Ficamos do km 172 até o 215 sem ter uma base de apoio, o que foi muito tempo ao meu ver, antes disso havíamos ficado km 135 ao 172, então o isolamento parecia aumentar logo na parte final da prova. Alguns carros de apoio passavam pela praia para nos oferecer agua, mas o fato de poder sentar e descansar meros minutos não acontecia, durante a prova é inviável simplesmente sentar e descansar, estávamos em um local ermo em que não havia uma simples palmeira para ter uma sombra ou um galho para sentar-se sobre ele, e a esta altura da prova sentar levantar já não era tão fácil. A alimentação estava ruim pois tudo o que levava estava quente, e ingerir qulquer coisa não era tão simples. algumas ânsias vinham durante a "corrida" e o organismo já avisava o que estava por vir.
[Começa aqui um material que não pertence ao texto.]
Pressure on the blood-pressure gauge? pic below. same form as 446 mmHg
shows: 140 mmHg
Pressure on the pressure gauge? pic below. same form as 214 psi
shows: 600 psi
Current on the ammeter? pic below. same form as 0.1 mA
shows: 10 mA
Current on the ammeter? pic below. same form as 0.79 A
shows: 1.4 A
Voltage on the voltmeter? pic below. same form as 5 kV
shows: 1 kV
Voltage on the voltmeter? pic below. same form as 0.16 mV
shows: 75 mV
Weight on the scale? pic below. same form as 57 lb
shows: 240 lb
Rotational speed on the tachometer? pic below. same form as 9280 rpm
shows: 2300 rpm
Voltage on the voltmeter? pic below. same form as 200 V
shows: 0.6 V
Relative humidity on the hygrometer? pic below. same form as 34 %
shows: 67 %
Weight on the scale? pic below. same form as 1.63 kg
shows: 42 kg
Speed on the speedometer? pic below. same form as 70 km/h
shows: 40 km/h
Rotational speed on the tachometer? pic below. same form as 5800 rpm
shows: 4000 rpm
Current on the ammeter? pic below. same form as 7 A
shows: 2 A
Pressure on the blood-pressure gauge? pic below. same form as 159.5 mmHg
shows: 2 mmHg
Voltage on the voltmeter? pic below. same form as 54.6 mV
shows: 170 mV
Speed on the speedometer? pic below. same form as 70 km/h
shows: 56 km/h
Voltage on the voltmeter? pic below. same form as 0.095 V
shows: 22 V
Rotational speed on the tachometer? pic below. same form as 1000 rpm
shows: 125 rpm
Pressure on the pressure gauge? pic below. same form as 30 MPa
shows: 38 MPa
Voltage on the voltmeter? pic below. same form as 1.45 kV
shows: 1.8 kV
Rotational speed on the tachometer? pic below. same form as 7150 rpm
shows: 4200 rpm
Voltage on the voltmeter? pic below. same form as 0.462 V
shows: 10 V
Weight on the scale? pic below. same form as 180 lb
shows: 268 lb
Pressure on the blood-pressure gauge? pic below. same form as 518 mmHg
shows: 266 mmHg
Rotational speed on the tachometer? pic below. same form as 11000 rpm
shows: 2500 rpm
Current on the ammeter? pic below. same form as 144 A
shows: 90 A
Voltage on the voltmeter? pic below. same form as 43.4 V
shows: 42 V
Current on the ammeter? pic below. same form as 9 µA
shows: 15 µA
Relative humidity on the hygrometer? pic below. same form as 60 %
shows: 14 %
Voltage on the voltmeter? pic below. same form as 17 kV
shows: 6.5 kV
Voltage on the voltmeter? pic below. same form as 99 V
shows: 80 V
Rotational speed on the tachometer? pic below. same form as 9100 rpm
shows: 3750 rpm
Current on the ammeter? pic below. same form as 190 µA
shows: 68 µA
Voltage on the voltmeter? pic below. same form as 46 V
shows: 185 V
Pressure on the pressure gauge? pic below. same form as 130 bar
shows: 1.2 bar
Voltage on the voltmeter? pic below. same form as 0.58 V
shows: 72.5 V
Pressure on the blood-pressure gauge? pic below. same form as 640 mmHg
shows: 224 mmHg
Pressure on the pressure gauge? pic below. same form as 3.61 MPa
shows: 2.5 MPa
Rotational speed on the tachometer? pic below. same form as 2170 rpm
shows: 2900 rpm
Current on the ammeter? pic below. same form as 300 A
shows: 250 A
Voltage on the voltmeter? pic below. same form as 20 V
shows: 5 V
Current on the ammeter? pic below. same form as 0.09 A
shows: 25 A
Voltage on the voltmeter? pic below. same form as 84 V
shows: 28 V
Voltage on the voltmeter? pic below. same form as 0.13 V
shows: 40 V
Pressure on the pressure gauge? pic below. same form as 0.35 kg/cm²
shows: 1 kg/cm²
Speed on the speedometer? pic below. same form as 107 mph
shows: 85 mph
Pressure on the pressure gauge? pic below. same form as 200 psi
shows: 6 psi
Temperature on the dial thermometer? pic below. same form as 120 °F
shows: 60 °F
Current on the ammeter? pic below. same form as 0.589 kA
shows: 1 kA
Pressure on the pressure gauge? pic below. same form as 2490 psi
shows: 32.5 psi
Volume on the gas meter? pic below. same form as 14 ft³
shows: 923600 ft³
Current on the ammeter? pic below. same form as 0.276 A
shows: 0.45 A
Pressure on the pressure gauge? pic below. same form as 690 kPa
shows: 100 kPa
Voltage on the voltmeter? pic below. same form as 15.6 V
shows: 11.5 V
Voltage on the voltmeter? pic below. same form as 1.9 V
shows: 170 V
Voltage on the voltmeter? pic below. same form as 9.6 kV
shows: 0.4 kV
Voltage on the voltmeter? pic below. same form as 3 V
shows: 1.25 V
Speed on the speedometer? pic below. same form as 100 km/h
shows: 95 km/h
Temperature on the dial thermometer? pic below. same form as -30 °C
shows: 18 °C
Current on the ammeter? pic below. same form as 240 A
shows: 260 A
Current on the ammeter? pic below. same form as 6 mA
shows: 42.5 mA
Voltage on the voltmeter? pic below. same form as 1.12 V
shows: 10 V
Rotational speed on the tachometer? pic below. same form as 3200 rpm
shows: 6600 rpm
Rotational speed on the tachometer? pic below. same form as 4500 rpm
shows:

Ao amanhecer começa a chover, uma chuva moderada mas suficiente para irritar e deixar a areia mais fofa como se o correr na praia já não fosse difícil o bastante, imprimo uma caminhada mais forte e alcanço um competidor argentino, o avistei lá pelas 7 da manhã, mas só o alcancei lá pelas 10h devido ao nosso ritmo parecido, simplesmente horrível ter alguém no campo de visão e nunca alcançar, ao alcança-lo o ultrapassaria facilmente, mas a essência de uma ultra não esta em deixar um colega para trás, e finalmente ter alguém para conversar me soava muito mais interessante do que terminar a prova sozinho, fizemos os 30km finais juntos. Ao chegar na base do km215 decidimos terminar a prova juntos nem que isto nos custasse algumas posições, alguns atletas nos ultrapassaram no km finais da prova mas a nossa meta estava cada vez mais em chegar e não importava se fossemos os últimos ou não, restavam apenas 15 km de prova, nós comemorávamos a proximidade de nossos feitos porem ao calcular o nosso ritmo vimos que ainda estávamos distante, estávamos caminhando a , acreditem 3,5km por hora, um pace de 15min o km o que acreditem se quiserem era algo fantástico devido ao estados de nossos pés, mas não iriamos desistir tão perto da linha de chegada, depois de percorrer os ultimo 15 km em quase 5horas chegamos ao clube na cidade de Chuí, era um misto de vontade de abaixar a cabeça e chorar com a vontade de levantar a cabeça e se orgulhar do que havia feito. Após sentar e relaxar percebo o estado deplorável em que me encontrava, mas isto era secundário para diante do que havia conquistado, terminei a prova em 17º lugar empatado com o amigo Argentino e em 1º lugar na categoria Senior I para atletas de 18 a 29 anos. Com 49horas e 45minutos de prova.


Algumas bolhas e um baita inchaço no pé depois já foco nos próximos desafios, pois a cabeça sai muito fortalecida de suportar 2 dias inteiros na atividade e de terminado uma da provas mais difíceis do mundo!!!